How to find formal way to say informal sentence in TV shows? [closed]

A lot of online articles recommend learning spoken English from soap operas, such as Friends, and How I Met Your Mother. I know that most of the expressions in the TV shows are informal. They are good for daily informal conversations. However, I want to learn formal English as well, which can be formal spoken English and formal writing. More importantly, it is a good exercise to transfer between formal and informal sentences. It produces the following two questions.

  1. How can I find the corresponding formal sentence for any sentence in the soap operas?

How can I find the corresponding informal sentence for any sentence in the formal TV shows, such as Ted talk or lectures?


How can you find a formal version of something said informally in a Tv sitcom?

It’s not only slang; it’s that there may be no one-to-one conversation whose topic is appropriate in a different setting. One formal term for this is register. How friends chat is different from conversations between a boss and an employee, a student and a teacher, a child and his grandparents, legislators discussing policy on the Senate floor.

I find that contractions are in fact used in formal speech, even sometimes (although very carefully) in academic journals, non-fiction books, and newspaper articles.

The TED talks you mention—as well as speeches and lectures—have frequent contractions. What they also have that conversations don’t have is complete, well-formed sentences. These talks are carefully written and organized, and often read from cue cards or a teleprompter.
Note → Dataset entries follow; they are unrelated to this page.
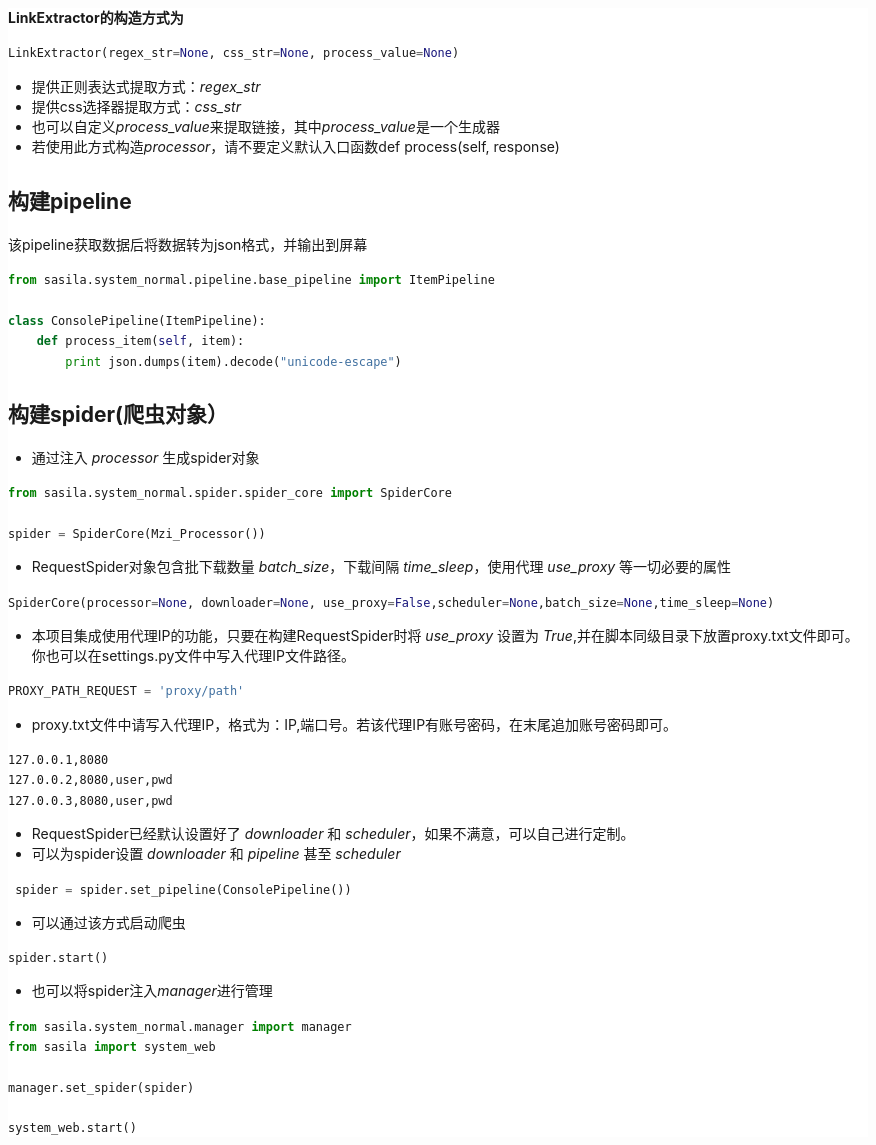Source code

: **LinkExtractor的构造方式为**

```python
LinkExtractor(regex_str=None, css_str=None, process_value=None)
```

* 提供正则表达式提取方式：*regex_str*
* 提供css选择器提取方式：*css_str*
* 也可以自定义*process_value*来提取链接，其中*process_value*是一个生成器
* 若使用此方式构造*processor*，请不要定义默认入口函数def process(self, response)


## **构建pipeline**
该pipeline获取数据后将数据转为json格式，并输出到屏幕
```python
from sasila.system_normal.pipeline.base_pipeline import ItemPipeline

class ConsolePipeline(ItemPipeline):
    def process_item(self, item):
        print json.dumps(item).decode("unicode-escape")
```
## **构建spider(爬虫对象）**
* 通过注入 *processor* 生成spider对象
```python
from sasila.system_normal.spider.spider_core import SpiderCore

spider = SpiderCore(Mzi_Processor())
```
* RequestSpider对象包含批下载数量 *batch_size*，下载间隔 *time_sleep*，使用代理 *use_proxy* 等一切必要的属性
```python
SpiderCore(processor=None, downloader=None, use_proxy=False,scheduler=None,batch_size=None,time_sleep=None)
```
* 本项目集成使用代理IP的功能，只要在构建RequestSpider时将  *use_proxy* 设置为 *True*,并在脚本同级目录下放置proxy.txt文件即可。你也可以在settings.py文件中写入代理IP文件路径。
```python
PROXY_PATH_REQUEST = 'proxy/path'
```
* proxy.txt文件中请写入代理IP，格式为：IP,端口号。若该代理IP有账号密码，在末尾追加账号密码即可。
```text
127.0.0.1,8080
127.0.0.2,8080,user,pwd
127.0.0.3,8080,user,pwd
```
* RequestSpider已经默认设置好了 *downloader* 和 *scheduler*，如果不满意，可以自己进行定制。
* 可以为spider设置 *downloader* 和 *pipeline* 甚至 *scheduler*
```python
 spider = spider.set_pipeline(ConsolePipeline())
```
* 可以通过该方式启动爬虫
```python
spider.start()
```
* 也可以将spider注入*manager*进行管理
```python
from sasila.system_normal.manager import manager
from sasila import system_web

manager.set_spider(spider)

system_web.start()
```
On the other hand, interviews have some of the features of spontaneous conversations. An experienced person like Bill Gates may speak primarily in complete sentences, but every now and then a sentence is revised midway through, or a thought restarted, and a phrase too informal for a TED talk is used. There’s a recent Gates interview on the coronavirus pandemic that has some of these qualities.

The TV channels CSPAN-2 and CSPAN-3 have book discussions and lectures—some interviews and Q&A. You could compare these to sitcoms.